Is it Time to Tone Down the Wokeness, Especially about the Past?

The wokeness stories that are not made up are what I was complaining about.

I liken it to complaining about the mouse in the room while ignoring the rampaging elephant.

Where did you get that idea?

Honestly, the mere use of the word “woke” these days unfortunately says quite a bit, at least to me…

Has anyone here actually talked to a person who voted for trump and asked them why?

THe answers I get are:

  1. the economy
  2. the border
  3. wokeness

Whether or not these issues are real or true is less relevant. But those of you saying ‘wokeness’ was a minor issue…I don’t think you’ve actually talked to enough Trump voters.

When the Affordable Care Act was in the making (Late-2000’s - Obama), there were endless surveys gauging people’s opinions.

ALL the opinion polls about “Obamacare” skewed strongly negative.
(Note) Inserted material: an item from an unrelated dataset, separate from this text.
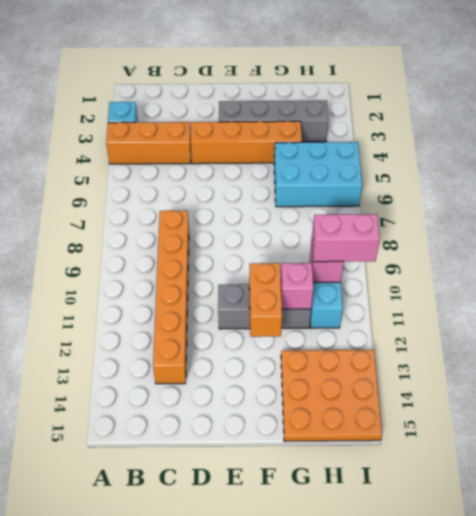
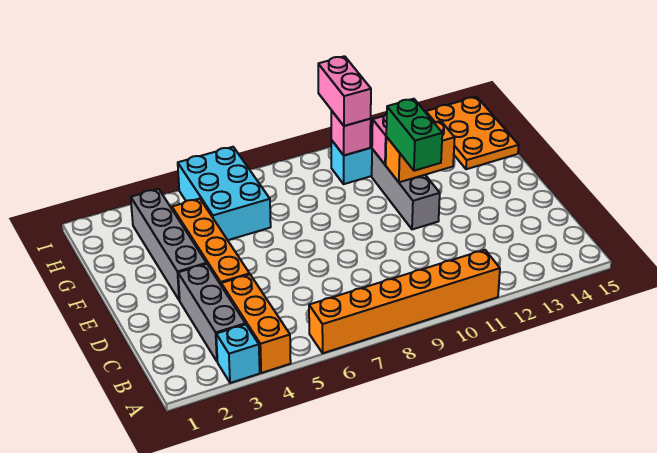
none -> grey 1x3 brick [178,264,245,361]
orange 1x6 brick [153,211,189,384] -> orange 1x6 brick moved to [309,250,500,353]
none -> green 1x2 brick [386,99,442,171]
orange 3x3 plate [281,350,382,441] -> orange 2x3 plate [426,97,519,169]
ALL the opinion polls about the actual components of the ACA skewed strongly positive.

[Worth noting that the ACA is hugely popular today.]

What does that tell us?

  1. Right-wing propaganda is a powerful thing, and

  2. People can’t be bothered with reading and understanding pretty simple information.

[“A vibecession is a period of widespread pessimism about the economy regardless of the actual economic situation.”]

IMHO, Trump supporters voted based on the propaganda they heard, in far greater numbers than those who voted for Trump based on the factual (and preferably quantitative) information that they sought out.

It isn’t what they tell outsiders that is the problem, since they have been taught that winning is the only thing that matters, truth be damned. Look at their rallies, go to their websites, see what they actually say and think when they feel safe enough to spew the hatred.

This is an important point.

Have you asked them what they mean by ‘wokeness’?

Cause what I get from them is either get a lot of crickets or a uselessly vague hand-wavy explanation. Seems to be the classic fear of the ‘other’ (by race, gender, sexual orientation or whatever) now with new convenient label (:tm:) that they don’t have to properly explain.

And catering to the sort of person who hides their own bigotry behind a vague label is a non-starter, as far as I’m concerned. You’ll lose more votes than gain going that route, not to mention losing your soul.

What about believing what they tell you, instead of finding out what they tell each other when you aren’t around?

So…the gist of this thread is:

  1. Wokeness isn’t a thing.
  2. If it is, it’s trivial.
  3. Abandoning wokeness would cost a lot and gain nothing.

What about cutting off family members because they voted for Trump? Or telling others that they should cut off family members who voted for Trump? That’s not woke?

Way too reductive.

Nope, it isn’t…unless “woke” means “everything I don’t like, without getting into specifics that could tie me down”.

I firmly believe that the first is because of it having the name “Obama” in it. And that that is the only reason that Trump wants to do away with it, so he can come up with exactly the same plan but have it called Trumpcare.

No, Obamacare is way too generous to the hoi polloi. Plus, implementing an actual comprehensive health care program is work. He’ll replace it with nothing.

Whenever referring to Trump as “he” doing something, it should always be assumed that someone else does the actual labor and Trump takes the credit for it.

  1. It’s a thing. But it bears no resemblance to what the Right calls “woke.”
  2. It is trivial
  3. No one would notice. They would still call immigrants eating dogs a “woke” thing.

It’s the entire point. If “the border” isn’t a real issue, we can’t respond to it with real actions. If “wokeness” isn’t an actual problem, we can’t take actual actions to reduce it.

People are worried about the border because Haitians are eating their pets. What policy action will reduce Haitian pet consumption to a level where it doesn’t worry Trump voters?

There’s also an argument against giving your enemies any more ammunition than you have to as well.

I feel like wokeness wasn’t a primary driver of the election loss, but it was definitely around like a lingering fart in many people’s nostrils.

And the thing is, I think political correctness/wokeness (they’re basically the same thing) has been something that is good in principle, but can be taken to what seems to many to be absurd lengths by people with axes to grind or who are virtue-signaling to other people on the Left.

Part of the problem is that a lot of people assume that since one side has an agenda that they’re pushing as well as pretty tight control over what is said concerning that agenda, that the other side works that way as well. So when some professor of social justice studies in some New England all-women’s colelge gets in high dudgeon about Hop Sing in Bonanza, that other side assumes that it’s all part of this agenda that they’ve also assumed to be in place. In reality, there’s no such agenda, and that professor is basically a free agent with no actual connection to anything political. And the Democratic Party’s embrace of all this to one degree or another lends credence to this. Which is a mistake. They should draw clear boundaries about what is reasonable (preferred pronouns) and what is ridiculous (putting disclaimers at the beginning of Jackass reruns about how they are made with outdated and offensive social norms. I thought that was the point?)